Google, a subsidiary of Alphabet Inc., provided fresh information on its supercomputers on Tuesday, claiming that they are quicker and more energy-efficient than equivalent systems from Nvidia Corp.
Tensor Processing Unit, or TPU, is a unique semiconductor that Google created. More than 90% of the work done by the business on artificial intelligence training—the process of feeding data through models to make them useful at tasks like producing text that is similar to human speech or creating images—uses those chips.
The Google TPU is now in its fourth version. In a scientific document published on Tuesday, Google describes how it connected more than 4,000 of the chips into a supercomputer using optical switches it invented on its own.
Because the so-called large language models that drive products like Google’s Bard or OpenAI’s ChatGPT have grown exponentially in size and are now much too large to fit on a single chip, improving these connections has emerged as a key area of competition among businesses that create AI supercomputers.
Instead, the models must be distributed among tens of thousands of chips, which must then cooperate to train the model over the course of many weeks. The PaLM model from Google, which is the company’s largest language model to date that has been made publicly available, was trained over the course of 50 days using two of the 4,000-chip supercomputers.

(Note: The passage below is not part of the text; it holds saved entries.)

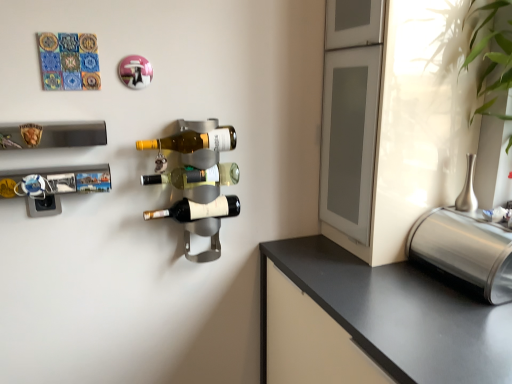
Question: From the image's perspective, is metallic silver wine rack at left, the 2th wine rack when ordered from top to bottom, located above or below shiny metallic wine bottle at center, the 1th beer bottle from the bottom?

Choices:
 (A) above
 (B) below

Answer: (A)

Question: From a real-world perspective, is metallic silver wine rack at left, which appears as the 1th wine rack when ordered from the bottom, positioned above or below shiny metallic wine bottle at center, the 1th beer bottle from the bottom?

Choices:
 (A) below
 (B) above

Answer: (B)

Question: Which object is positioned farthest from the matte glass beer bottle at center, which is the 1th beer bottle in top-to-bottom order?

Choices:
 (A) shiny metallic wine bottle at center, which ranks as the third beer bottle in top-to-bottom order
 (B) translucent glass bottle at center, which is the second beer bottle from top to bottom
 (C) metallic cylindrical container at right
 (D) green leafy plant at upper right
 (E) metallic silver wine rack at left, which appears as the 1th wine rack when ordered from the bottom

Answer: (D)

Question: Considering the real-world distances, which object is farthest from the black plastic wine rack at upper left, the 1th wine rack viewed from the top?

Choices:
 (A) metallic cylindrical container at right
 (B) green leafy plant at upper right
 (C) metallic silver wine rack at left, which appears as the 1th wine rack when ordered from the bottom
 (D) translucent glass bottle at center, which is the second beer bottle from top to bottom
 (E) shiny metallic wine bottle at center, the 1th beer bottle from the bottom

Answer: (B)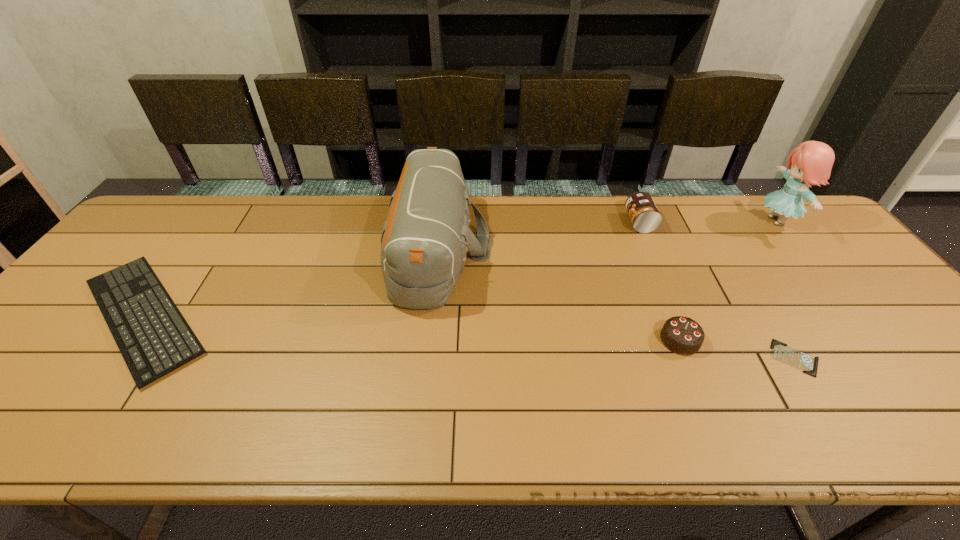
Locate an element on the screen. This screenshot has height=540, width=960. vacant region between the fifth object from right to left and the rightmost object is located at coordinates (608, 234).

This screenshot has width=960, height=540. I want to click on vacant space that is in between the fourth tallest object and the fifth object from left to right, so click(x=737, y=349).

Where is `vacant space that's between the fifth object from left to right and the rightmost object`? vacant space that's between the fifth object from left to right and the rightmost object is located at coordinates (786, 289).

The height and width of the screenshot is (540, 960). What are the coordinates of `free space between the fourth tallest object and the rightmost object` in the screenshot? It's located at (729, 281).

The image size is (960, 540). What are the coordinates of `vacant region between the third tallest object and the tallest object` in the screenshot? It's located at (708, 222).

At what (x,y) coordinates should I click in order to perform the action: click on object that is the third closest to the can. Please return your answer as a coordinate pair (x, y). Looking at the image, I should click on (424, 239).

Select which object appears as the second closest to the second object from left to right. Please provide its 2D coordinates. Your answer should be formatted as a tuple, i.e. [(x, y)], where the tuple contains the x and y coordinates of a point satisfying the conditions above.

[(681, 335)]

Locate an element on the screen. Image resolution: width=960 pixels, height=540 pixels. vacant space that satisfies the following two spatial constraints: 1. on the front side of the chocolate cake; 2. on the left side of the fifth shortest object is located at coordinates (429, 340).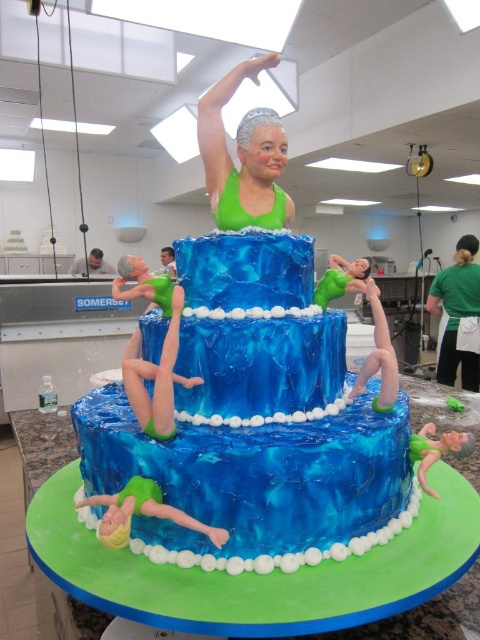
Can you confirm if blue marbled cake at center is positioned below green fabric apron at lower right?

Yes, blue marbled cake at center is below green fabric apron at lower right.

Is the position of blue marbled cake at center more distant than that of green fabric apron at lower right?

No.

Is point (195, 358) behind point (470, 294)?

No, it is in front of (470, 294).

The width and height of the screenshot is (480, 640). What are the coordinates of `blue marbled cake at center` in the screenshot? It's located at (256, 420).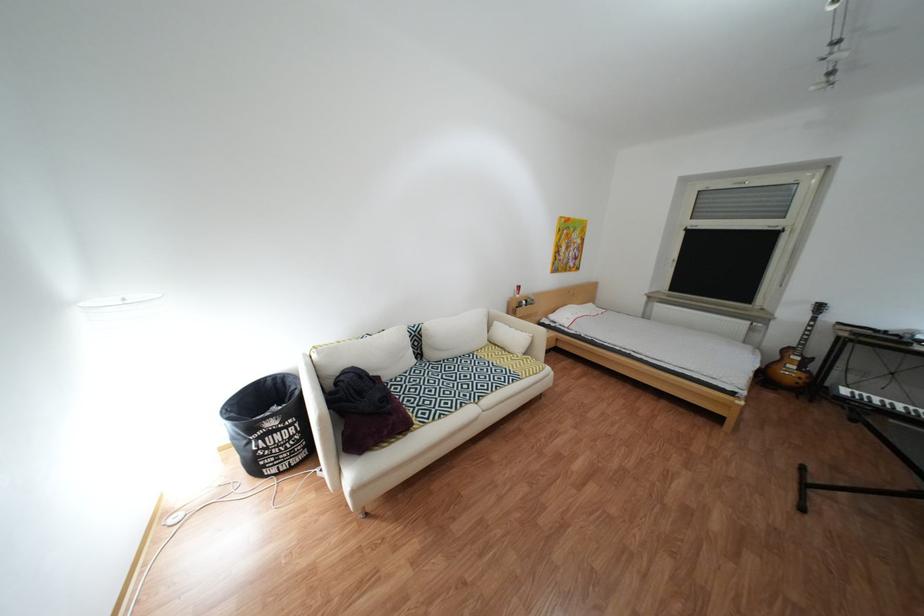
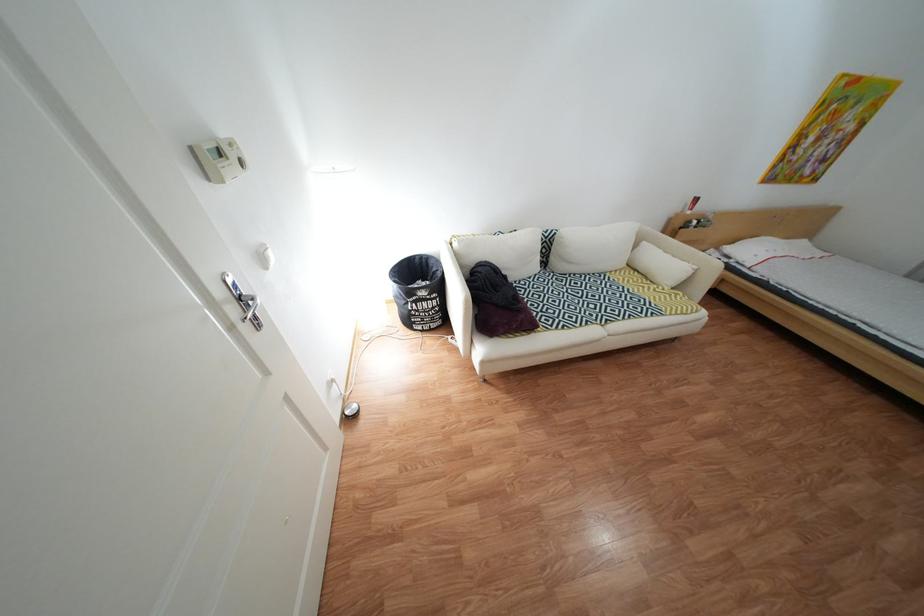
Find the pixel in the second image that matches point (430, 331) in the first image.

(562, 236)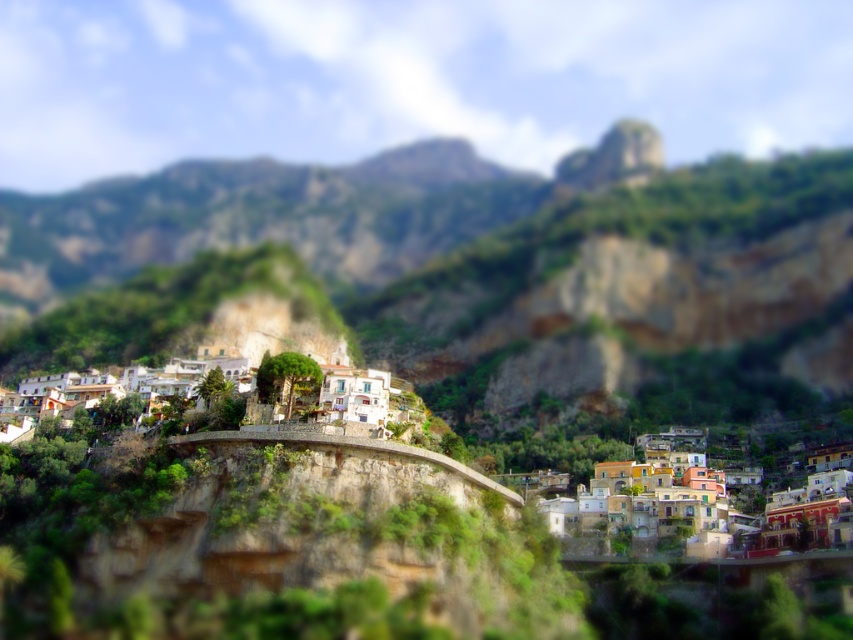
You are standing in the picturesque hillside town and want to determine which of the two points, point (451, 296) or point (79, 372), is closer to you. Based on the scene description, which point is nearer?

Point (451, 296) is further to the viewer than point (79, 372), so the point closer to you is point (79, 372).

You are a tourist standing in the hillside town and want to take a photo of both the green rocky mountain at center and the white stucco houses at center. Which object should you position to your left to include both in the frame?

You should position the white stucco houses at center to your left since the green rocky mountain at center is to the right of them, allowing both to be captured in the photo.

You are a tourist standing at the entrance of the town and want to take a photo that includes both the multicolored stone houses at lower right and the white stucco houses at center. Which group of houses will appear smaller in your photo?

The multicolored stone houses at lower right will appear smaller in the photo because their width is less than that of the white stucco houses at center.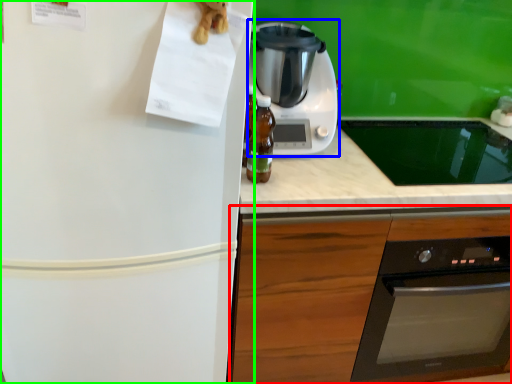
Question: Based on their relative distances, which object is nearer to cabinetry (highlighted by a red box)? Choose from kitchen appliance (highlighted by a blue box) and refrigerator (highlighted by a green box).

Choices:
 (A) kitchen appliance
 (B) refrigerator

Answer: (B)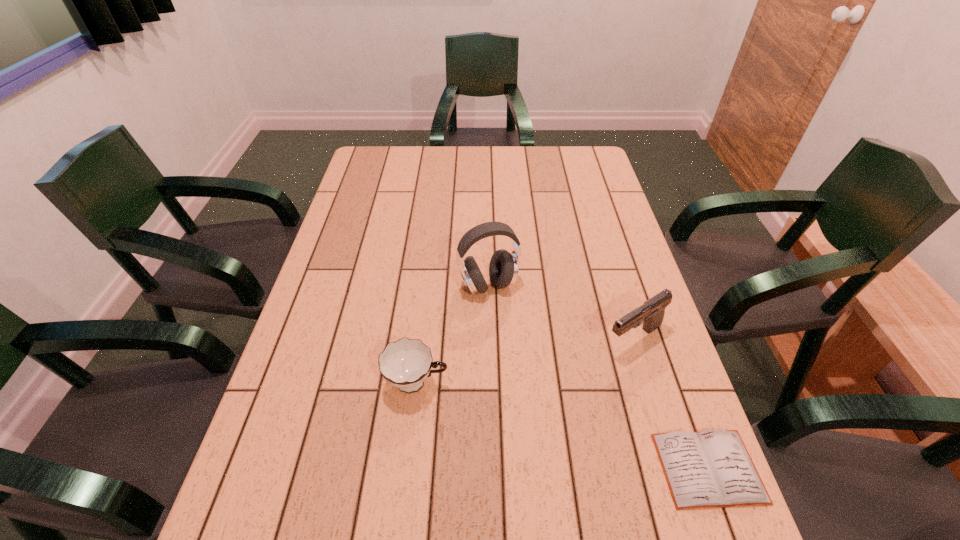
Where is `free region located on the ear cups of the farthest object`? free region located on the ear cups of the farthest object is located at coordinates (541, 437).

The height and width of the screenshot is (540, 960). In order to click on vacant space located 0.390m on the ear cups of the farthest object in this screenshot , I will do `click(543, 442)`.

Locate an element on the screen. free space located on the ear cups of the farthest object is located at coordinates (526, 390).

At what (x,y) coordinates should I click in order to perform the action: click on vacant area located 0.060m aim along the barrel of the third shortest object. Please return your answer as a coordinate pair (x, y). Looking at the image, I should click on (591, 363).

Identify the location of vacant space located 0.400m aim along the barrel of the third shortest object. The image size is (960, 540). (470, 446).

This screenshot has height=540, width=960. In order to click on free location located 0.080m aim along the barrel of the third shortest object in this screenshot , I will do `click(586, 368)`.

Locate an element on the screen. object present at the near edge is located at coordinates [x=710, y=469].

I want to click on diary at the right edge, so pyautogui.click(x=710, y=469).

This screenshot has height=540, width=960. What are the coordinates of `pistol that is at the right edge` in the screenshot? It's located at (651, 314).

In order to click on object located at the near right corner in this screenshot , I will do `click(710, 469)`.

According to Google, their supercomputers make it simple to instantly adjust connections between chips in order to minimize issues and improve performance.
In a blog post discussing the system, Google Fellow Norm Jouppi and Google Distinguished Engineer David Patterson stated that “circuit switching makes it straightforward to route around faulty components.” Its adaptability even enables us to modify the supercomputer interconnects structure in order to boost a machine learning model’s performance.
Google’s supercomputer has been operational within the firm since 2020 in a data facility in Mayes County, Oklahoma, even though the company is just now disclosing information about it. According to Google, the startup Midjourney utilized the technique to hone a model that creates new visuals after being fed a short passage of text.
According to the report, Google’s chips are up to 1.7 times faster and 1.9 times more energy-efficient than a system based on the Nvidia A100 chip, which was available at the same time as the fourth-generation TPU, for comparably sized systems.
A representative for Nvidia declined to comment.
Because the H100 chip was released after Google’s and uses more modern manufacturing techniques, Google claimed that it did not compare its fourth generation to Nvidia’s current flagship H100 processor.
Although Jouppi told reporters that Google had “a solid pipeline of future processors,” he only indicated that it might be developing a new TPU to compete with the Nvidia H100.